Though certainly not created then or by the man, for the first time in America’s history the latent ugliness in people was revealed and validated and celebrated by a sitting president—it was officially normalized. And what we’re experiencing now; this staggering, insensitive posturing in the face of so many people’s suffering, is the late-ripening fruit of something that has been set into the bedrock of half our nation. It is the malicious entitlement that MAGA was designed to nurture from the beginning.

JohnPavlovitz.com

If you’ve followed the rise of fascism in America over the past few decades, which has been documented by many including the guy on Orcinus, you know this strain of “americanism” has been festering under the surface, held in check by the sense of decency and fair play that is–at least I believe it is–a stronger, more truly American trait, but developing under cover of various rationalizations and facades. Trump’s legitimization of that strain is what has allowed the racism to swell along with all this other petty hatred. The whole development, of course, has been facilitated and exacerbated by the ease of vicious communication made possible by the internet and social media.

So now we are facing fascist America. Big Time. Trump’s America.

{Post script: My brother was one of the 599 people who died of of COVID in Florida yesterday, so this is all very personal to me. He was a victim of the anti-vax conspiracy theory wackos, didn’t get the shot, didn’t go to the hospital when he got sick. They kept him alive for weeks, but it ravaged him so that he eventually succumbed to a cardiac arrest.]

Selfishness…

John Pavlovitz, a progressive Christian blogger whose critique of the recent Fascist (he doesn’t use that term, I don’t think) surge in the American political landscape aligns well with my own, has spoken out strongly in the past year about the pandemic and the poor response from his fellow Christians.

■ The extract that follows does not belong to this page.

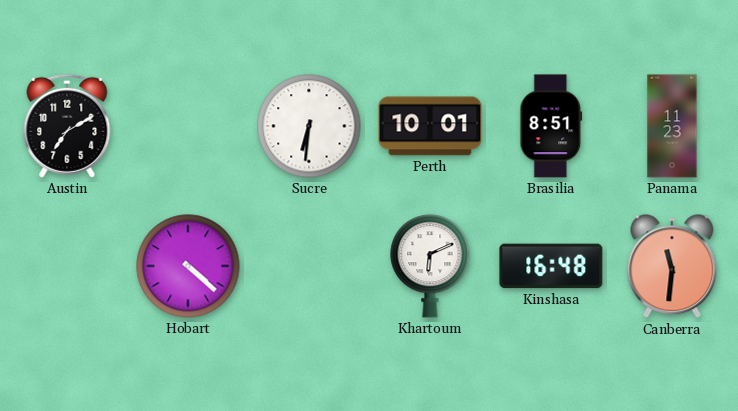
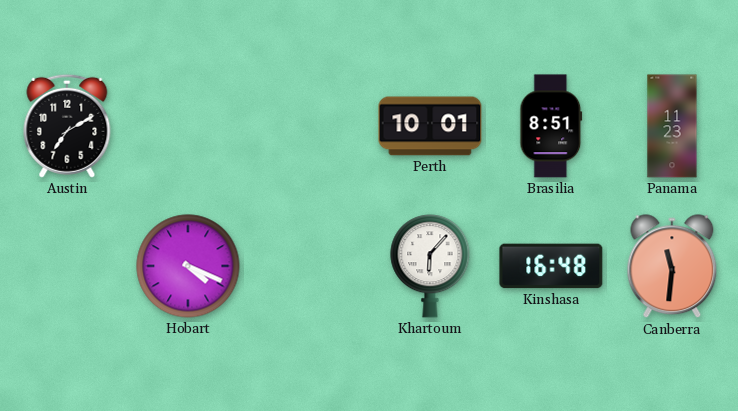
Sucre: 6:31 -> none
Hobart: 4:22 -> 4:19
Khartoum: 6:11 -> 6:07
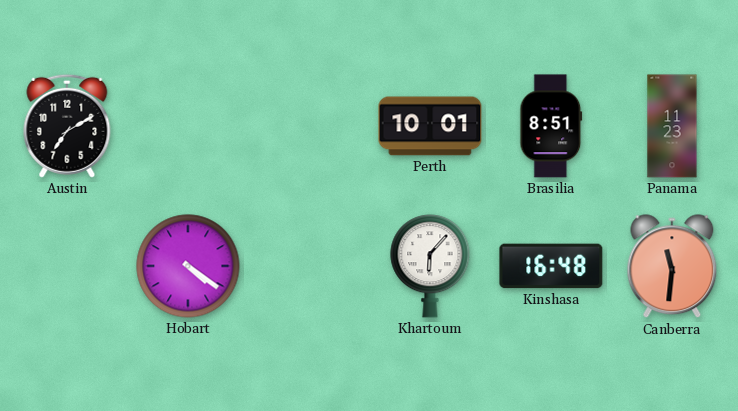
Hobart: 4:19 -> 4:21
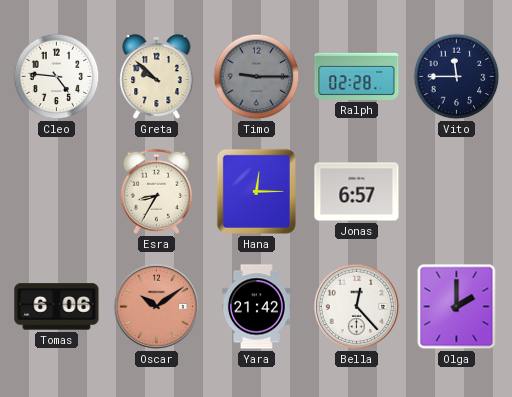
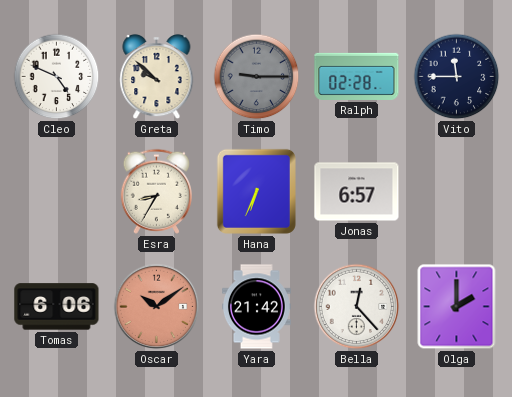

His blog is Stuff That Needs to be Said at johnpavlovitz.com, and the post today pretty much summarizes the problem with vaccine hesitancy/resistance as one of plain selfishness. Which thoroughly indicts Christians who buy into the whole fascist republican stance on all this for the hypocrites they are, professing as they do to follow a spiritual leader whose most powerful message was “Love one another as I have loved you.”

As a former mega-church youth minister who was fired for refusing to support racist policies, he is well-acquainted with the fundamentalist approach and has very thoroughly debunked all that. This post today clarifies much about how and why these pseudo-Christians think the vaccine is not something they need to do. He says, starkly:

Selfishness is America’s second deadly virus and it may be one we cannot overcome.

And he makes it clear that it’s pretty un-Christian at heart:

I wish there was a vaccine that could make these people give a damn about other human beings; that we could inoculate them against whatever toxic cocktail of ignorance, fear, arrogance, political tribalism, and bad religion that has rendered them resistant to the suffering of others.

I suppose this shouldn’t have been a surprise. I imagine their denials of the virus and their refusal to mask and their defiance of safeguards should have tipped me off, but still I did not expect this entrenched and strident refusal to help other people, especially the many who claim to follow a “love your neighbor” Jesus.

And the prognosis for the country is also quite stark:

Until love and mercy and kindness take hold in the hearts of these people, until they are burdened with the common good, that lack of empathy will be a sickness that will destroy us.

I hope that he’s not right. I hope that goodness and mercy will prevail. I hope at least that these people will eventually recognize that the cost/benefit ratio for taking the vaccine militates in favor of reasonable action instead of this self-absorbed, ignorant attitude that puts ones own comfort ahead of the life and health of a whole nation.